Tak pelak istilah-istilah tersebut umumnya dicomot dari terminologi teknis terkait teknologi digital. Misalnya istilah “cancel” yang berarti membatalkan; “membatalkan” persetujuan, langganan dan seterusnya.
Ada pula istilah umum yang kemudian dipakai untuk merujuk pada perilaku digital dimaksud. Misalnya, “klik” yang berarti kelompok kecil orang yang memiliki pandangan atau kepentingan bersama, kemudian dipakai untuk tindakan memencet tombol tertentu pada layar gadget atau mouse pada komputer.
Yang terakhir ini adalah turunan dari kata “klik” yaitu suara yang muncul ketika kita menekan tombol kamera.
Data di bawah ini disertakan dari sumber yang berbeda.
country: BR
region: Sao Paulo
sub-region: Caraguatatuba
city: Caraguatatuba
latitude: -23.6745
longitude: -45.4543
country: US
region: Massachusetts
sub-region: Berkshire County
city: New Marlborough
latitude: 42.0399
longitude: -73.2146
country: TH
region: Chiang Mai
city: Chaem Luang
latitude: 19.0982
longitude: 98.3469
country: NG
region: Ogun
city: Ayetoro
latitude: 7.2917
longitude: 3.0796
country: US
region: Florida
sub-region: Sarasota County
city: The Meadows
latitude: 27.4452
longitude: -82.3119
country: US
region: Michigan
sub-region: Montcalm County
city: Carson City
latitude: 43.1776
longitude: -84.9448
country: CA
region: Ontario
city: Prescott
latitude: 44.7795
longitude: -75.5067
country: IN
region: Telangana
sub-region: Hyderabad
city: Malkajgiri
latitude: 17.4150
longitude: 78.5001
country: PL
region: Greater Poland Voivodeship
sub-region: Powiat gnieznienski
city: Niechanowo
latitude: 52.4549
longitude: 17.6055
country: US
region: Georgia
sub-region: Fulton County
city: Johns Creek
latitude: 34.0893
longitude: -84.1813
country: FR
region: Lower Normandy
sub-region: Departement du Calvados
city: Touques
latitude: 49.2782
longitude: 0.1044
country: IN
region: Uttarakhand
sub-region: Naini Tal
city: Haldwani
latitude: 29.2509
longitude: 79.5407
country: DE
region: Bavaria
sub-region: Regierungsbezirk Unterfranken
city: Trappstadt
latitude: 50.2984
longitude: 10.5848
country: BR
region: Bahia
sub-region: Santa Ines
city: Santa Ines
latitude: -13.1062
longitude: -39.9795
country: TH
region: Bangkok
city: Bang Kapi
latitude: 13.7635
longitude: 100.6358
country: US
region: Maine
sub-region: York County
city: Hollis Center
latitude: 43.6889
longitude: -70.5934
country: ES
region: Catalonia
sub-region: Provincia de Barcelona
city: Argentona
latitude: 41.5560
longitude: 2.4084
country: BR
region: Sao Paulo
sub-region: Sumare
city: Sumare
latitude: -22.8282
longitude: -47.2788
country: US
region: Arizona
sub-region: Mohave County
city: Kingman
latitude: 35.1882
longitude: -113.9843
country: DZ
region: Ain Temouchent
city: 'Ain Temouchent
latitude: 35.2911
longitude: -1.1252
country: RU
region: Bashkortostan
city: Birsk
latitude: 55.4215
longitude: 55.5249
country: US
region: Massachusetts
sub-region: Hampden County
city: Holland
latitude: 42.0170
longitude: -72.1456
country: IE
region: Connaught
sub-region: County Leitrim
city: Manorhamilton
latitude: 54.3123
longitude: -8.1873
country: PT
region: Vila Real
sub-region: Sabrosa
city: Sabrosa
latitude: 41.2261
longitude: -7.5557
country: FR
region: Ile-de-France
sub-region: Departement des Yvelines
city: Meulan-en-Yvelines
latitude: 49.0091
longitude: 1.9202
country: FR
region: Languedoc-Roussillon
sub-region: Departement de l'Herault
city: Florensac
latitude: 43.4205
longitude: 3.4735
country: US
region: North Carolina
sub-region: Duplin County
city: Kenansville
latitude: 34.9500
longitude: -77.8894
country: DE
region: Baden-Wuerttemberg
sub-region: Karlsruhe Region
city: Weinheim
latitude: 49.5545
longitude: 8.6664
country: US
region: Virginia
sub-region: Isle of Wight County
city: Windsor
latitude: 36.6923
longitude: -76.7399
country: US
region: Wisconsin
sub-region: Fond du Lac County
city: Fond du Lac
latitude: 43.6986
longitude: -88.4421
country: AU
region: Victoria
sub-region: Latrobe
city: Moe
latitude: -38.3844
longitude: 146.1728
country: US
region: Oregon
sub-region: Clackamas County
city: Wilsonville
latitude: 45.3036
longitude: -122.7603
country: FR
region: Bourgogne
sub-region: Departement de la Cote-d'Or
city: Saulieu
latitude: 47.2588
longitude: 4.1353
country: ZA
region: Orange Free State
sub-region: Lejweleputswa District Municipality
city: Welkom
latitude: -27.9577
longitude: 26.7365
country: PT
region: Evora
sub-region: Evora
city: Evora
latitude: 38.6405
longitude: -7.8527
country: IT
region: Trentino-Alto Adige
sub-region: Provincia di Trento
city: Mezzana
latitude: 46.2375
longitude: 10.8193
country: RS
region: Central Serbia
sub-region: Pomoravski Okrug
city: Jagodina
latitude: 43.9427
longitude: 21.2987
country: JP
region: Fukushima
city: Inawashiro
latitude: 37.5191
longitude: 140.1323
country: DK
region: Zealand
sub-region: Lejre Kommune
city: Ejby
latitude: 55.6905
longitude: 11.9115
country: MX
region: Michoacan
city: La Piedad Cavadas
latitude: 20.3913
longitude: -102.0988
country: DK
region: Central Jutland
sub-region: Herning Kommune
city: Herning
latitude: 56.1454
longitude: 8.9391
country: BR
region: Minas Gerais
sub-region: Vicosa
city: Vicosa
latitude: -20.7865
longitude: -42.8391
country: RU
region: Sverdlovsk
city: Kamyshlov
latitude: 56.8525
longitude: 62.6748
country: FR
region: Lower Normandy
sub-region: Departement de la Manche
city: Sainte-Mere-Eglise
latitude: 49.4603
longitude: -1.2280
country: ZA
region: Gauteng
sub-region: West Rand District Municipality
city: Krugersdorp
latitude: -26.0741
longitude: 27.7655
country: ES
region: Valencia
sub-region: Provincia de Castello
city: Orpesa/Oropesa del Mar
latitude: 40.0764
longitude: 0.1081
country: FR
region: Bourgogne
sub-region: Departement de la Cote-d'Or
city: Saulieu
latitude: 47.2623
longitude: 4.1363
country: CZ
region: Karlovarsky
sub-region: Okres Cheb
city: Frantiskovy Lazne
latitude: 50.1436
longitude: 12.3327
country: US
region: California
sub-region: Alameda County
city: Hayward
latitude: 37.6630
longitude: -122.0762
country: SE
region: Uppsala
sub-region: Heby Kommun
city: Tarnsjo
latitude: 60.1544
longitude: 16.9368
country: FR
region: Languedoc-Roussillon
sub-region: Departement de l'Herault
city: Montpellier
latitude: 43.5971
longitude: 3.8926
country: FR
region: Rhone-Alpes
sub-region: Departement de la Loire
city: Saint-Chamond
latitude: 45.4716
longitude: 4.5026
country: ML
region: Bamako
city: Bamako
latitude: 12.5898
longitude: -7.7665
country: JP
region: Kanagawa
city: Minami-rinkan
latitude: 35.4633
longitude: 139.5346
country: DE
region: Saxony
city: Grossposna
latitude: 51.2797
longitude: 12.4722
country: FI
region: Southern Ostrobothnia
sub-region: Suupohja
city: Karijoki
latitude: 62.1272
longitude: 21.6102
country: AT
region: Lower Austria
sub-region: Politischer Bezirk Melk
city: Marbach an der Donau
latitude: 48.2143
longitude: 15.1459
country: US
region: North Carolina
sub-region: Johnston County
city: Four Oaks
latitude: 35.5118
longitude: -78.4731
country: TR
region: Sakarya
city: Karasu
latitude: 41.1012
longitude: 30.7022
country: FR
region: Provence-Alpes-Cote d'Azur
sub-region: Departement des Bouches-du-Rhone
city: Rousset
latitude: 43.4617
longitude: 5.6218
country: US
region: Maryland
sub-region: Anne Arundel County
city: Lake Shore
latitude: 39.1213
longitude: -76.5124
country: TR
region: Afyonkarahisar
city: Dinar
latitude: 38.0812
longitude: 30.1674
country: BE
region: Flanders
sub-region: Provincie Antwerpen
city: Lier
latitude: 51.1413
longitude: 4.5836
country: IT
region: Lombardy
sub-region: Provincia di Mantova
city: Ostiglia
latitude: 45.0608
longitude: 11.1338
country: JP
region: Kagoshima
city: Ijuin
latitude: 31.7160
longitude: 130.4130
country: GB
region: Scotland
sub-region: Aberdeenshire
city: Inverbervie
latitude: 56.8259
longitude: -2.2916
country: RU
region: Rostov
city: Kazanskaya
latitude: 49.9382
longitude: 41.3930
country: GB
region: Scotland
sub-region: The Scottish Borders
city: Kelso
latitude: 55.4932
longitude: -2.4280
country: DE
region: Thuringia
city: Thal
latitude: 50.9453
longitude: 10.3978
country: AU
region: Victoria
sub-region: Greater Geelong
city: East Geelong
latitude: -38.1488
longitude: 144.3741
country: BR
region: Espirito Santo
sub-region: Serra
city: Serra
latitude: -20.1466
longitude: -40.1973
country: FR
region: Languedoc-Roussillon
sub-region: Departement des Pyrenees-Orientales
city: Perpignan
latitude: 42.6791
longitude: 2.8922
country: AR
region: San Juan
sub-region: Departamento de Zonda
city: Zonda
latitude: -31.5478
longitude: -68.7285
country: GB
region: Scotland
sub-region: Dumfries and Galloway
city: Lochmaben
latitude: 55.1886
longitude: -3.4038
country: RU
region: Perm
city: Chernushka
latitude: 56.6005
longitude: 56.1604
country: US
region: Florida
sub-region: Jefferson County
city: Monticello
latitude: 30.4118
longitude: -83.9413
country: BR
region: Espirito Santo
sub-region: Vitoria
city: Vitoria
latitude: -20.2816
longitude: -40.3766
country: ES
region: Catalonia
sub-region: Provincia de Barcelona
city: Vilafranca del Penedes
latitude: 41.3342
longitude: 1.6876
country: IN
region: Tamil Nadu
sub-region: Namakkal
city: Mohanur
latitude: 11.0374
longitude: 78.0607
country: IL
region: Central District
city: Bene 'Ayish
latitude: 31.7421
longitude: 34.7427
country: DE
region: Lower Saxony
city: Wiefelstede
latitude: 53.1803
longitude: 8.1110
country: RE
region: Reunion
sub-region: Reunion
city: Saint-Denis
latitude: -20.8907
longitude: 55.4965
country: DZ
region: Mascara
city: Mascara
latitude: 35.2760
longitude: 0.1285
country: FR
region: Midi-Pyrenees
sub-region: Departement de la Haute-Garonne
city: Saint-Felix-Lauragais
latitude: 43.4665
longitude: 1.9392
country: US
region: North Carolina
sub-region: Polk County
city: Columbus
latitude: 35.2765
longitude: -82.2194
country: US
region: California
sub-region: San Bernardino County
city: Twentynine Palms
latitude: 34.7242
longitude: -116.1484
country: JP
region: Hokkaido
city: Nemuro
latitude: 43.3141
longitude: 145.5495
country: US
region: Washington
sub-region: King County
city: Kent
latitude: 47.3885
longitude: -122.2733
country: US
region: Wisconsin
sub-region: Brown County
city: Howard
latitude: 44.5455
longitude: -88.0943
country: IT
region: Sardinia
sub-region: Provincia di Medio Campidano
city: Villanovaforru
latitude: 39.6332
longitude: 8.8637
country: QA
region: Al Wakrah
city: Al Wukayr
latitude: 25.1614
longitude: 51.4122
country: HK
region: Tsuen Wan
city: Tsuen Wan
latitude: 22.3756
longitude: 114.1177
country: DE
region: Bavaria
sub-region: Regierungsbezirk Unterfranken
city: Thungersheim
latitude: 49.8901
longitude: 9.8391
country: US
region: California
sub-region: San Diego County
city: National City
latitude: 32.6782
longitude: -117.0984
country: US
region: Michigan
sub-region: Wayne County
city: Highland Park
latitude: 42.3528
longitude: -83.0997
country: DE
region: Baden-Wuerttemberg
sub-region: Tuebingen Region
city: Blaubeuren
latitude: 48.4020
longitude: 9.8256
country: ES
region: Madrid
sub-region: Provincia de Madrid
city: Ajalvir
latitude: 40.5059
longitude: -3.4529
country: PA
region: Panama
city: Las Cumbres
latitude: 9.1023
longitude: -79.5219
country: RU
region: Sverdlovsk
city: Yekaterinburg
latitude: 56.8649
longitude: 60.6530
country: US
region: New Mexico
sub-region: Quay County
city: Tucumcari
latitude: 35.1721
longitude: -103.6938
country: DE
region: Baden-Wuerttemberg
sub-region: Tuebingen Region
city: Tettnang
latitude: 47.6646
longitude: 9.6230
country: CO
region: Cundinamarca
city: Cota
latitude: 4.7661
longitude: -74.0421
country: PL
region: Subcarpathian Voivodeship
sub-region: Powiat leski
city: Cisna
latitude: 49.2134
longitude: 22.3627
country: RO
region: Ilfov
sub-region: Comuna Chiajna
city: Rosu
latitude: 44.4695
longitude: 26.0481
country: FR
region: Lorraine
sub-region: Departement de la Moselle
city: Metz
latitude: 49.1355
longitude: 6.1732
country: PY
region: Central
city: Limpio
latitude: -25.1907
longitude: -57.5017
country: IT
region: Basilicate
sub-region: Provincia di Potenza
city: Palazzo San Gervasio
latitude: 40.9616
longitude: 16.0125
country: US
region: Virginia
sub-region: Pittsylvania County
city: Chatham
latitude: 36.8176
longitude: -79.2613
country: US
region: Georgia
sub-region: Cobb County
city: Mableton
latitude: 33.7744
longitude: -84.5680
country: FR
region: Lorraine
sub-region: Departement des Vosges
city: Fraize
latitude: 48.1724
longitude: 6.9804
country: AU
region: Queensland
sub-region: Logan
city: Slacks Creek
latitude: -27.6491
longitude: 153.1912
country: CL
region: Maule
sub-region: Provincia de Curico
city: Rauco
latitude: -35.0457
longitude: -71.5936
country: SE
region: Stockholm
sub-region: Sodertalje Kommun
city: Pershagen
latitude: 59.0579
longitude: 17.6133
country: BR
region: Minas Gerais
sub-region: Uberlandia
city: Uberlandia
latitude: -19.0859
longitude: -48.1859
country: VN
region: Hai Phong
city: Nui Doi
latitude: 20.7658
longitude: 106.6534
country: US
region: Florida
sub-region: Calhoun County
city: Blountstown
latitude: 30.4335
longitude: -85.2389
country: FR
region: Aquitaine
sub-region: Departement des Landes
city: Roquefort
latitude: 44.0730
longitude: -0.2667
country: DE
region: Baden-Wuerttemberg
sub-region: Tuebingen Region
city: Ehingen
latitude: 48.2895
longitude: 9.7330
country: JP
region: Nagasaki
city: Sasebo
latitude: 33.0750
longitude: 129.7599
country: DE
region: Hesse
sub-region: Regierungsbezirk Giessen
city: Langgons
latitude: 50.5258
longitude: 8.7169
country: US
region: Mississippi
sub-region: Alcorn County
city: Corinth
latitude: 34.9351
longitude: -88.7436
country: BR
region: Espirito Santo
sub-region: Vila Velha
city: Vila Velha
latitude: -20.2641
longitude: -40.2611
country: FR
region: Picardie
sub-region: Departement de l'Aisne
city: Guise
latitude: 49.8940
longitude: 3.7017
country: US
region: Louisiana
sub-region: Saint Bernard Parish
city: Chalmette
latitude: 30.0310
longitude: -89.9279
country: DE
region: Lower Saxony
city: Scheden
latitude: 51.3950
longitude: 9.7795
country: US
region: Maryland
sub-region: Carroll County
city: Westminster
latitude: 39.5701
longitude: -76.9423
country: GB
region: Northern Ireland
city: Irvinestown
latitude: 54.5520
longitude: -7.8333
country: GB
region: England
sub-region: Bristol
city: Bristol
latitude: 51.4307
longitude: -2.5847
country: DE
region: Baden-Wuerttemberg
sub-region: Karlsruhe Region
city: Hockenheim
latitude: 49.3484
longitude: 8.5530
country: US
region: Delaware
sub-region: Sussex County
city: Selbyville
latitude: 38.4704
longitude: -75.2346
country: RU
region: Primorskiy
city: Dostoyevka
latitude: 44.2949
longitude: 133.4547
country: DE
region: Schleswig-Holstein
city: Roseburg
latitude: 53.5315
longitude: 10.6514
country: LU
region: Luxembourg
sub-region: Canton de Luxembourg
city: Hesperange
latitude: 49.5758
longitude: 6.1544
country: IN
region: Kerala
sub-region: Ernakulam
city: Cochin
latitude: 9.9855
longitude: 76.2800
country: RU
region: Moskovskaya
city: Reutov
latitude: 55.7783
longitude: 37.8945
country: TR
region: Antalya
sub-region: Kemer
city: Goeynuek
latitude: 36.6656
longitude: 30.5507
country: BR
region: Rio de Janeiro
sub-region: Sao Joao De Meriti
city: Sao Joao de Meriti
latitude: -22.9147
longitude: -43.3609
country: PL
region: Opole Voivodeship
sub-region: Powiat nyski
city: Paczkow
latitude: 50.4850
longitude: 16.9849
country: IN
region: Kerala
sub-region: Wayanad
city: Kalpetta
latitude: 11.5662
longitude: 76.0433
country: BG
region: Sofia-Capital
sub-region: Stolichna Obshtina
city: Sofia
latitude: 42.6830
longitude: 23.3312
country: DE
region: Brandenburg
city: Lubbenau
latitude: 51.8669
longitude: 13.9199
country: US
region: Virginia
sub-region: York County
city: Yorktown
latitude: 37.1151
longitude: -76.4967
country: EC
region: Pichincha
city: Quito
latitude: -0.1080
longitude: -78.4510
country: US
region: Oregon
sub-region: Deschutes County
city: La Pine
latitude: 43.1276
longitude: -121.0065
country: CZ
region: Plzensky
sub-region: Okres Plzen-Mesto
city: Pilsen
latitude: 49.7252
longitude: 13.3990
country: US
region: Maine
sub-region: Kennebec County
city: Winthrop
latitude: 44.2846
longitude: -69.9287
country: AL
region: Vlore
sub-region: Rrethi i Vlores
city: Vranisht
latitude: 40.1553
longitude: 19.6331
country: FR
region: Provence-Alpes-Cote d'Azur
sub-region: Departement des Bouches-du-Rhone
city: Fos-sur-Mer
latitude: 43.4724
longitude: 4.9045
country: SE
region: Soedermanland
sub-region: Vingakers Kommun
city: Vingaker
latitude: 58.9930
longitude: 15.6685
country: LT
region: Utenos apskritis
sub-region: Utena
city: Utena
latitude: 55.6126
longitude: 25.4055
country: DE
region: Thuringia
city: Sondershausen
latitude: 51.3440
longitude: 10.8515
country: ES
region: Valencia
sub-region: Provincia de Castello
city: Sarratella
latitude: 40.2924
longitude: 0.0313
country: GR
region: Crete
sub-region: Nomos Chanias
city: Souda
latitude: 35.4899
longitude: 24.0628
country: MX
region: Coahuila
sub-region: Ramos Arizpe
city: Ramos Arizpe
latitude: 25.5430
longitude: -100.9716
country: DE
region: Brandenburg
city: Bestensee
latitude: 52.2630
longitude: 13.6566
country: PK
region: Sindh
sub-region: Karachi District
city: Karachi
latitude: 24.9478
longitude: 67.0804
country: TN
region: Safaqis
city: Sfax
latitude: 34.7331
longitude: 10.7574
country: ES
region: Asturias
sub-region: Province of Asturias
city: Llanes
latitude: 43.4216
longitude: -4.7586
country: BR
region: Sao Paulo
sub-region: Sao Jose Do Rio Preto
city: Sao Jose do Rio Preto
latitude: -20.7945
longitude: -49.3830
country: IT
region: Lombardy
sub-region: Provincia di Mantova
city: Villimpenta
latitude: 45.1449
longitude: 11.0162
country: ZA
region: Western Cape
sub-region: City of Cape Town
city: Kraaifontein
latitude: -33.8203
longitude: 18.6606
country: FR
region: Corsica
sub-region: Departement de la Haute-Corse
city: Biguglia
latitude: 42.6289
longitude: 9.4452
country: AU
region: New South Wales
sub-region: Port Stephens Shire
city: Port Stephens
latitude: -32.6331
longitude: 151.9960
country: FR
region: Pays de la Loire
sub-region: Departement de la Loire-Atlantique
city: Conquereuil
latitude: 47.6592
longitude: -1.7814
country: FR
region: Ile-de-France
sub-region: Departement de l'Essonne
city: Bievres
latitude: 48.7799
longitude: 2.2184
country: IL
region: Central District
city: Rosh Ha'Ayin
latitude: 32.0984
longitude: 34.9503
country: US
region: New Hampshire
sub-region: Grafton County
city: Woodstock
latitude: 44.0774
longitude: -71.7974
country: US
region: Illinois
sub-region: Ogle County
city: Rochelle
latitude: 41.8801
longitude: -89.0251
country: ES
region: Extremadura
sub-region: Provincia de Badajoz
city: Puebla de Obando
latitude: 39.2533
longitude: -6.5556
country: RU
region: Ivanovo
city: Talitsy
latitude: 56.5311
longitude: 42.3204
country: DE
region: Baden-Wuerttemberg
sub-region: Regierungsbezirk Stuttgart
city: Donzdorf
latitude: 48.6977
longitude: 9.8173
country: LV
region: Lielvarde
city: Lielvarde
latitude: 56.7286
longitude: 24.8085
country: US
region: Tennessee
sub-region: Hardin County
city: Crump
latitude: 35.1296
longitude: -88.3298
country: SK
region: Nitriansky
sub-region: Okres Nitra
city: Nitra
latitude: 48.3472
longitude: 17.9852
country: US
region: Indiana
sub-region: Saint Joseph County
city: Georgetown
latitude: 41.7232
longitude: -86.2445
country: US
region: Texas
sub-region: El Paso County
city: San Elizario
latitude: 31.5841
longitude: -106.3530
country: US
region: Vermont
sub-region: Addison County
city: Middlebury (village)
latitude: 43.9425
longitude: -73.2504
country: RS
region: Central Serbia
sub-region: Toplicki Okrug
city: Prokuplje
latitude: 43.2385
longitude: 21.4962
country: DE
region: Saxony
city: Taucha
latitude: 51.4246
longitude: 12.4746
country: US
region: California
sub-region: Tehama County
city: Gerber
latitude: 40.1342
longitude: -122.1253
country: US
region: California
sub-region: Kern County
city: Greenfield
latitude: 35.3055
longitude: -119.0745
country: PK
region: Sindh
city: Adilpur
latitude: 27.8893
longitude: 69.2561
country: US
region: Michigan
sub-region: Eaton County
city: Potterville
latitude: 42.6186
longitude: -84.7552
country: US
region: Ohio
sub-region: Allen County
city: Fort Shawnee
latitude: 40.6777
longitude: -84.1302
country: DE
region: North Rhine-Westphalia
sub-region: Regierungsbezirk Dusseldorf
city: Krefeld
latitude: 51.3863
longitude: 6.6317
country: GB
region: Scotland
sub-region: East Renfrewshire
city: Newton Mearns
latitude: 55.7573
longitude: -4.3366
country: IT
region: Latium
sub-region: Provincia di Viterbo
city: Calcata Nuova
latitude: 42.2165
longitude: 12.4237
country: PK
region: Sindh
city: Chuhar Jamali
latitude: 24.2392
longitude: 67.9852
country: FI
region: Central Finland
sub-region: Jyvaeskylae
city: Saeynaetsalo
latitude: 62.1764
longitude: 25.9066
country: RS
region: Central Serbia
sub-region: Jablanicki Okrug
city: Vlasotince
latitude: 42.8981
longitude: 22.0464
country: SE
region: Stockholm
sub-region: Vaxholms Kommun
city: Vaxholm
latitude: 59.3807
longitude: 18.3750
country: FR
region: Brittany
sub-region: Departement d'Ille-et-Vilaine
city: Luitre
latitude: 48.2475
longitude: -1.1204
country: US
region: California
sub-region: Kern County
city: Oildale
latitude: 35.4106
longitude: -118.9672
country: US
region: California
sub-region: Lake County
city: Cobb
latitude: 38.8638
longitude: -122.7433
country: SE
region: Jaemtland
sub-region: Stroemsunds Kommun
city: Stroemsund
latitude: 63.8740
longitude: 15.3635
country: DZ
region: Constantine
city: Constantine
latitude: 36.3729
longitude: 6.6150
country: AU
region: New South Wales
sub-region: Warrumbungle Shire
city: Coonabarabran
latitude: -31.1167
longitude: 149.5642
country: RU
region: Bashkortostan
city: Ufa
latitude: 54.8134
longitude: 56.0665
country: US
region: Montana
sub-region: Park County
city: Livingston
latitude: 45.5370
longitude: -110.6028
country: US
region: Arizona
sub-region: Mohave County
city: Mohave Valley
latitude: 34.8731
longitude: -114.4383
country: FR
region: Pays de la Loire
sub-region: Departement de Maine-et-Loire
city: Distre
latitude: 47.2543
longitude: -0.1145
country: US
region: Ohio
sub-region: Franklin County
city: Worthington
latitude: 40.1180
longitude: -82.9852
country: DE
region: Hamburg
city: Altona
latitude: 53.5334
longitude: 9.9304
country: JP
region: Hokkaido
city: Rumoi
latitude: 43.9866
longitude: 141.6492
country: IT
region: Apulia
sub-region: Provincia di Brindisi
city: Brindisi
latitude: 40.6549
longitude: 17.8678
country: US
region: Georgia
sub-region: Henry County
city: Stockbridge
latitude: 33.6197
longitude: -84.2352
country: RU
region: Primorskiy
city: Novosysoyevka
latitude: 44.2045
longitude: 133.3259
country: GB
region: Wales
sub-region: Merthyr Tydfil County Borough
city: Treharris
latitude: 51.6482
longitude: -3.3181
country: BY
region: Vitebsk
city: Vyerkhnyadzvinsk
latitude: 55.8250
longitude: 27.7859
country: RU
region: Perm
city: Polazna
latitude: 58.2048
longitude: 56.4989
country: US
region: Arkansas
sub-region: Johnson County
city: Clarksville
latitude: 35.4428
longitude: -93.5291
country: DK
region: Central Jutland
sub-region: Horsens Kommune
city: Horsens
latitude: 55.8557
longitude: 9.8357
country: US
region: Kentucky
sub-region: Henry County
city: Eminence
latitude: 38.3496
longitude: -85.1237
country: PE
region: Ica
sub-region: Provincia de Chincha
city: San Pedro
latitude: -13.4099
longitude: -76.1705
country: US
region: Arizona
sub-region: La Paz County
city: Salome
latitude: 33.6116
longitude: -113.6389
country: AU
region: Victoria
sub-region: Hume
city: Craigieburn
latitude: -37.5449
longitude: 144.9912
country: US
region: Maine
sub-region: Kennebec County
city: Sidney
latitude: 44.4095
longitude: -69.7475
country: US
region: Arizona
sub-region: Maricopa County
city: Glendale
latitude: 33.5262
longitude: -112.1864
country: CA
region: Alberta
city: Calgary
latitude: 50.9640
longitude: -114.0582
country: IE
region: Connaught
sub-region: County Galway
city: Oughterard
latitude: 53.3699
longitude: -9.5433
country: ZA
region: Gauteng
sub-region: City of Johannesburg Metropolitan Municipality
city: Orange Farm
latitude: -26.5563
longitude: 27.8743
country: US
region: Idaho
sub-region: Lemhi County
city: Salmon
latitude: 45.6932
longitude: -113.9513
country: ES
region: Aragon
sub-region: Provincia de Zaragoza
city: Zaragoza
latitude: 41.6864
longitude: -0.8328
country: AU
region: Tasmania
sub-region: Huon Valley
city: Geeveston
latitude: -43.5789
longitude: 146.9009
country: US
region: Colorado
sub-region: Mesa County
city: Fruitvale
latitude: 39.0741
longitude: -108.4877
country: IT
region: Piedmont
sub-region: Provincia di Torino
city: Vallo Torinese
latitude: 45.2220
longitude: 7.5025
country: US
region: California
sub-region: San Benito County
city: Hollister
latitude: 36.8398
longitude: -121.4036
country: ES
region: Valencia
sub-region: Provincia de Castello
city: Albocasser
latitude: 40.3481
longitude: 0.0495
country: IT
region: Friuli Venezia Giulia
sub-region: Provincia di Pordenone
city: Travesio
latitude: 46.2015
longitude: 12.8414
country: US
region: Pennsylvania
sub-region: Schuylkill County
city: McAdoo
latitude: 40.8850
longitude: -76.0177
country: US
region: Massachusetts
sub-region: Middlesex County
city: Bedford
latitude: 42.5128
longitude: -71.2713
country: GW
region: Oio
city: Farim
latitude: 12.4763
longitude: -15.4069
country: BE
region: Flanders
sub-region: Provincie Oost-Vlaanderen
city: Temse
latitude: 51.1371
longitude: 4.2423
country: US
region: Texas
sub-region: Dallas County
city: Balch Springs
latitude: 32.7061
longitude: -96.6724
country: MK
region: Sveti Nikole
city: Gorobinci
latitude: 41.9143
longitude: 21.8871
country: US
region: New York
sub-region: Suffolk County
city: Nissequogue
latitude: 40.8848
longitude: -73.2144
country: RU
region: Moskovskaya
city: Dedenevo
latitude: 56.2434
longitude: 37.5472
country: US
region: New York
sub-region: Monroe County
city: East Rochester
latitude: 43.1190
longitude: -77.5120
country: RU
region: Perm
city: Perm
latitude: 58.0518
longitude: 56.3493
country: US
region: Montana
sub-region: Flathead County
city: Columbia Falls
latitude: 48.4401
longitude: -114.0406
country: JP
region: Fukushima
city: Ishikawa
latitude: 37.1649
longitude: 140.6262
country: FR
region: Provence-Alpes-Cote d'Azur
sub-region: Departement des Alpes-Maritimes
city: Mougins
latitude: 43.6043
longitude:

Pada level selanjutnya, terminologi yang lazim di dunia digital ini, bertransformasi dan dirujuk menjadi istilah filosofis dan akademis.
Atau sebaliknya, gejala-gejala sosiokultural yang telah menjadi perhatian para pemikir kemudian bertransformasi menjadi istilah lazim yang merujuk pada perilaku digital masa kini.
Salah satunya adalah istilah “ cancel culture ".
*
Istilah cancel culture adalah lanjutan dari istilah cancel, slang pada tahun 80-an yang mengacu pada ungkapan putus dengan seseorang.
Beberapa waktu belakangan, cancel culture telah menjelma menjadi gagasan yang banyak digunakan di dunia politik. Jadi istilah ini jelas terkait dengan ruang dan wacana publik yang oleh Jurgen Habermas, 1962, disebut sebagai ranah elite.
Pada masa kini, ketika ruang dan wacana publik makin baur dan demokratisasi media sudah berlangsung demikian masif, apalagi melalui sosial-media, maka cancel culture dimaknai sebagai pilihan tindakan untuk menolak dominasi melalui pemberian hukuman.
Maksudnya, publik dapat secara sendiri-sendiri atau bersama-sama melalukan penolakan terhadap individu, kelompok atau wacana tertentu melalu tindakan mengabaikan atau memblokir.